* Input data

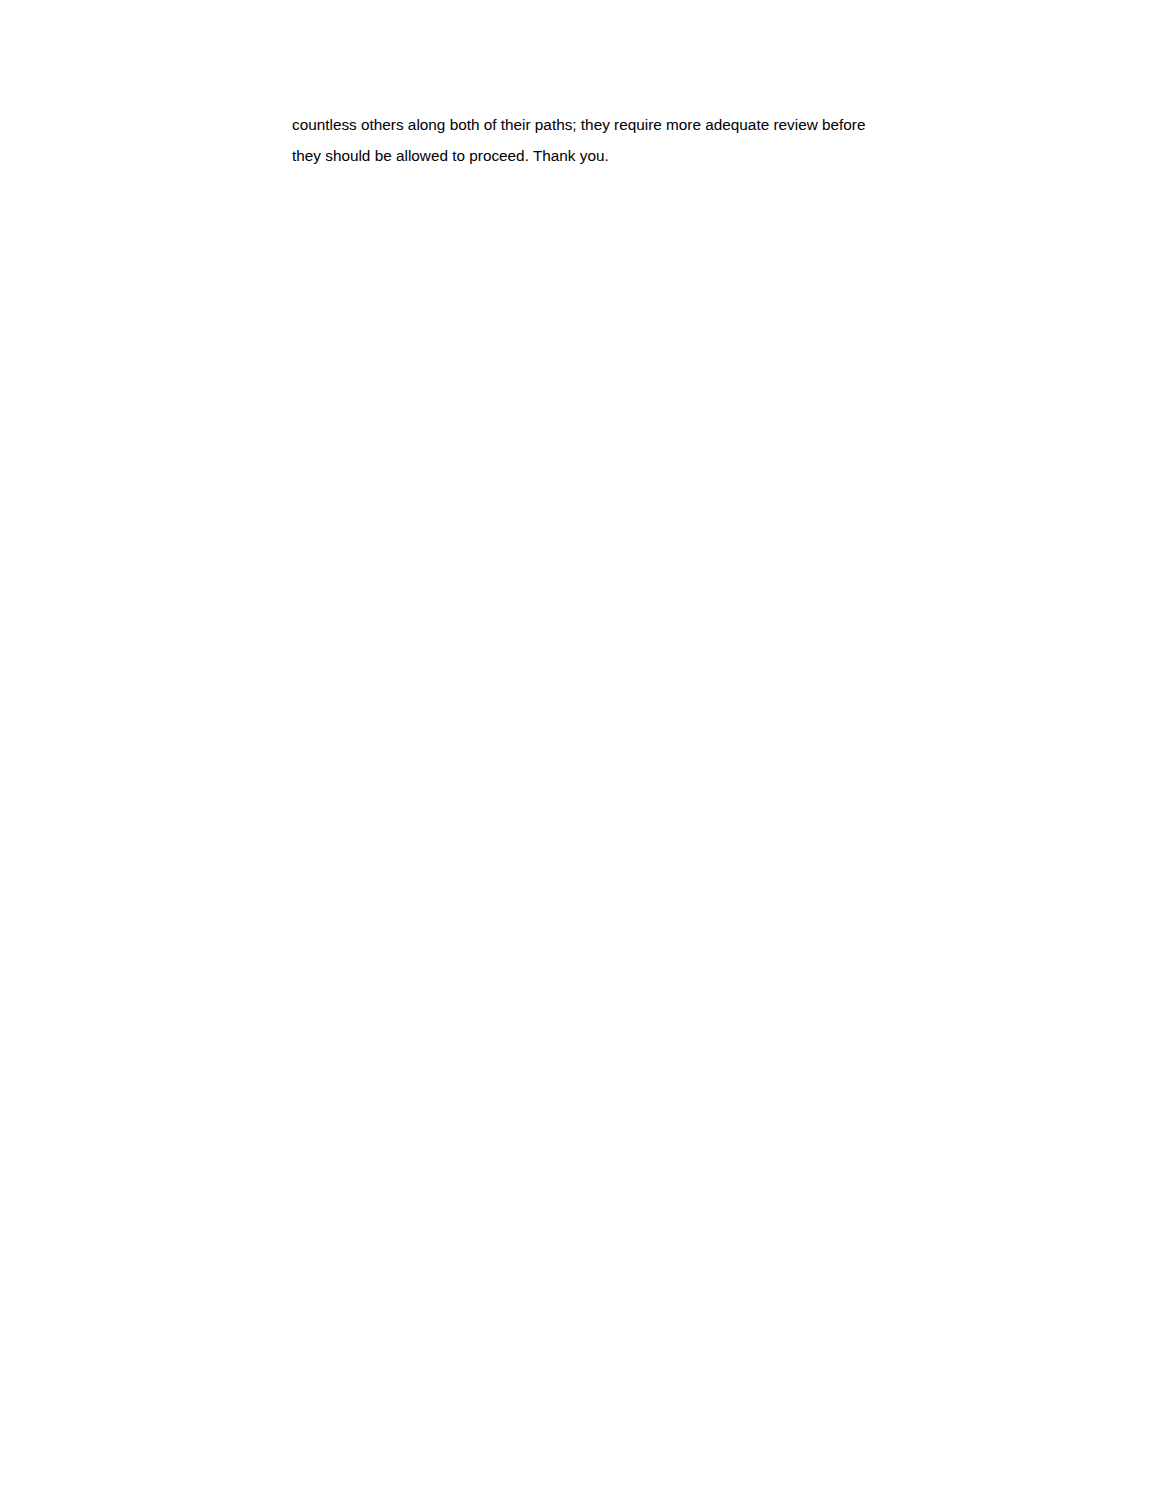countless others along both of their paths; they require more adequate review before they should be allowed to proceed. Thank you.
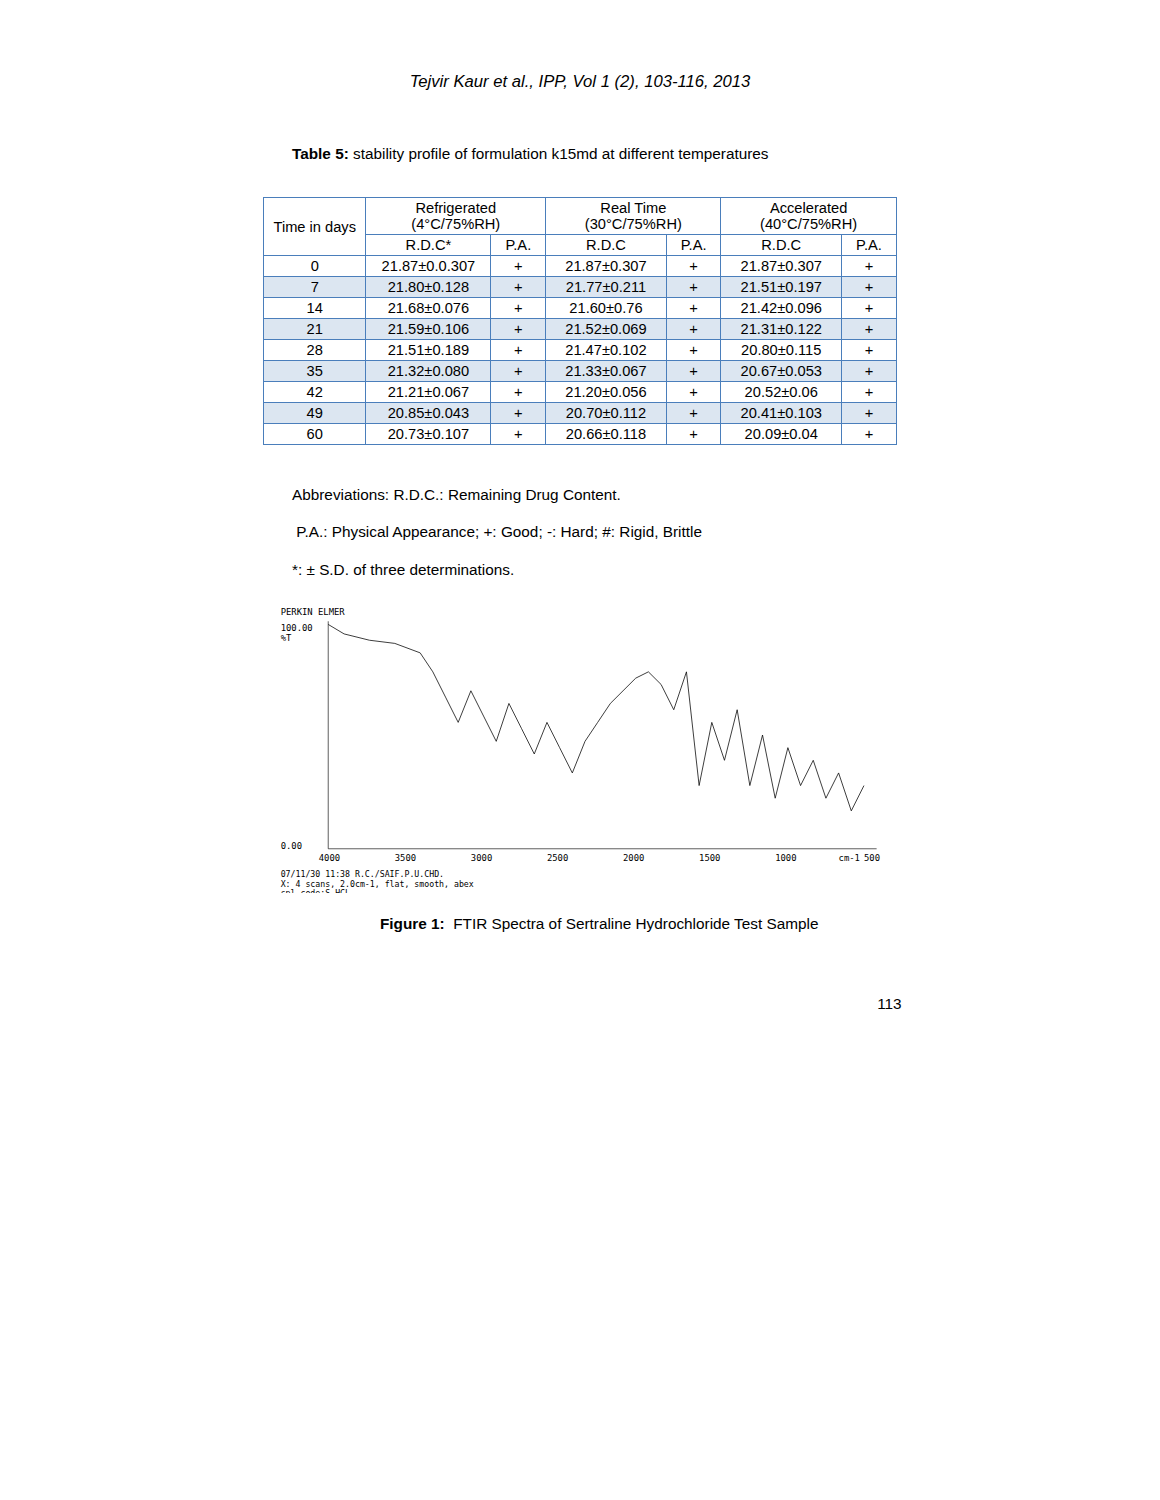Tejvir Kaur et al., IPP, Vol 1 (2), 103-116, 2013
Table 5: stability profile of formulation k15md at different temperatures
| Time in days | Refrigerated (4°C/75%RH) | Real Time (30°C/75%RH) | Accelerated (40°C/75%RH) |
| --- | --- | --- | --- |
| R.D.C* | P.A. | R.D.C | P.A. | R.D.C | P.A. |
| 0 | 21.87±0.0.307 | + | 21.87±0.307 | + | 21.87±0.307 | + |
| 7 | 21.80±0.128 | + | 21.77±0.211 | + | 21.51±0.197 | + |
| 14 | 21.68±0.076 | + | 21.60±0.76 | + | 21.42±0.096 | + |
| 21 | 21.59±0.106 | + | 21.52±0.069 | + | 21.31±0.122 | + |
| 28 | 21.51±0.189 | + | 21.47±0.102 | + | 20.80±0.115 | + |
| 35 | 21.32±0.080 | + | 21.33±0.067 | + | 20.67±0.053 | + |
| 42 | 21.21±0.067 | + | 21.20±0.056 | + | 20.52±0.06 | + |
| 49 | 20.85±0.043 | + | 20.70±0.112 | + | 20.41±0.103 | + |
| 60 | 20.73±0.107 | + | 20.66±0.118 | + | 20.09±0.04 | + |
Abbreviations: R.D.C.: Remaining Drug Content.
P.A.: Physical Appearance; +: Good; -: Hard; #: Rigid, Brittle
*: ± S.D. of three determinations.
Figure 1: FTIR Spectra of Sertraline Hydrochloride Test Sample
113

* Task item
The records above are to be copied exactly, with no pictures carried over.

* Task response
countless others along both of their paths; they require more adequate review before they should be allowed to proceed. Thank you.
Tejvir Kaur et al., IPP, Vol 1 (2), 103-116, 2013
Table 5: stability profile of formulation k15md at different temperatures
| Time in days | Refrigerated (4°C/75%RH) | Real Time (30°C/75%RH) | Accelerated (40°C/75%RH) |
| --- | --- | --- | --- |
| R.D.C* | P.A. | R.D.C | P.A. | R.D.C | P.A. |
| 0 | 21.87±0.0.307 | + | 21.87±0.307 | + | 21.87±0.307 | + |
| 7 | 21.80±0.128 | + | 21.77±0.211 | + | 21.51±0.197 | + |
| 14 | 21.68±0.076 | + | 21.60±0.76 | + | 21.42±0.096 | + |
| 21 | 21.59±0.106 | + | 21.52±0.069 | + | 21.31±0.122 | + |
| 28 | 21.51±0.189 | + | 21.47±0.102 | + | 20.80±0.115 | + |
| 35 | 21.32±0.080 | + | 21.33±0.067 | + | 20.67±0.053 | + |
| 42 | 21.21±0.067 | + | 21.20±0.056 | + | 20.52±0.06 | + |
| 49 | 20.85±0.043 | + | 20.70±0.112 | + | 20.41±0.103 | + |
| 60 | 20.73±0.107 | + | 20.66±0.118 | + | 20.09±0.04 | + |
Abbreviations: R.D.C.: Remaining Drug Content.
P.A.: Physical Appearance; +: Good; -: Hard; #: Rigid, Brittle
*: ± S.D. of three determinations.
Figure 1: FTIR Spectra of Sertraline Hydrochloride Test Sample
113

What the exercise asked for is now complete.